A tea bag. Benny was a city boy, from the greatest of them all, the heart of Manhattan, yea Union Square, and in his cartridge belt he also carried cubes of sugar. “Sugar gives cancer,” a street cleaner had once confided. A little fellow all in white, leaning on the broom. In the spring of 1938, when a trip to Atlantic City could be an epic. “And furthermore I do not eat protein. No meat whatsoever,” and with the sunniest of smiles, “so I am for my weight the strongest man in New York City and I don't fart.” “That's interesting,” Benny had said, fourteen, and sidled off discreetly. Now he was twenty-one and while preferring cities he enjoyed the countryside and scorned provincial pride; he knew that civilization consisted of New York and a few European capitals but saw no reason why men should not live elsewhere if they chose. Choice was all! Benny loved people, animals, plants, the sights and sounds of life; hearing that the Chinese spoke to flowers, he understood. He loved smells, of women, sweat, exhaust, frying onions, birdcages, his own effluvia, cigars, cheap perfume, lions in the zoo, gunpowder, tea and sponge cake; and the feel of women, rough stone walls on a summer day, the steering wheel of a jeep, rough bark, shingles, cats, subway straps, hammer handles, cosmoline, heavy wool; the taste of all food and drink (pork, yes, mussels, yes) and many flowers, best of all buttercups and violets, and of course women. Women. He experienced tender affection if not carnal desire for the female of any species, drab orioles and cardinals (yes! in city parks! the '40s!), tabby cats and mallards and dugongs and vixens. One female leopard he remembered with the pangs of true heartbreak; he wondered if she were still alive, pacing her corner of the Bronx. He grew giddy in a subway car amid stenographers and salesgirls. He loved certain politicians (yes! the '40s!) and believed that even clergymen might ultimately be pardoned. He did not love the Germans and he was fighting a war he believed in.

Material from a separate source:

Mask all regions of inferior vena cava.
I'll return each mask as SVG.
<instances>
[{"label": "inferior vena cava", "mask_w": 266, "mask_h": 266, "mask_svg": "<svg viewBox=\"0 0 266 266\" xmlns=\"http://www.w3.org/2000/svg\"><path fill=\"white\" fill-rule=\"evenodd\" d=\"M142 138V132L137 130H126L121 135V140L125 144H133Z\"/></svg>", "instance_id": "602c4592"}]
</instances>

With warmth came content. The water boiled; he concocted tea, and the first sip swirled him dizzily back to Union Square. He laughed aloud, and tasted charlotte russe; a cubby on 14th Street that sold only charlotte russe. Where else in the world? He saw girls scampering to kiosks in the opal winter light, the delectably underbred faces, a contour too little chin, a contour too much nose, shapeless bodies breathing steam. At home Benny woke to music, blindly turning a knob, lying in wait for the day's omen. Once a month it was a Beethoven quartet and he knew the girls would be pretty that day. Or the third Brandenburg; Benny was a fiddler with a fiddler's prejudices. He had begun, or been begun, at the age of five, with a half-violin. He managed somehow to star at stickball also. He did many things well. He healed wounded cats and dogs, once a sparrow with a broken wing. He forced (the power of personality) recalcitrant automobiles into life and motion. He pleased his father, which not all young men cared to, or knew how to do; even tipsy, Benny insisted on a courtly manner, emanations of Vienna, Heidelberg, Leipzig absorbed from a tailor-father five feet six who, abandoned by God, had clung instead to Trotsky and civiltà, a word learned from a Florentine buttonholer, a word he could not properly define but only surround: dignity, privacy, respect for oneself without which there was no respect for others. So Benny bore himself always (barring ultimate moments of animal savagery, when killing, for example, or struggling in sweaty agony with a late quartet) like a princeling, and Jacob Beer was proud of him. “The boy will be what he wants to be,” Jacob said flatly. “A lifeguard. A cigar wholesaler. Whatever. But a gentleman.” In those days it seemed to matter. “And not like your Morgans and Rockefellers, take away the gold falling out of every pocket and what's left has no brains, no class. Benny is noble.” Trotsky would have shrugged in despair.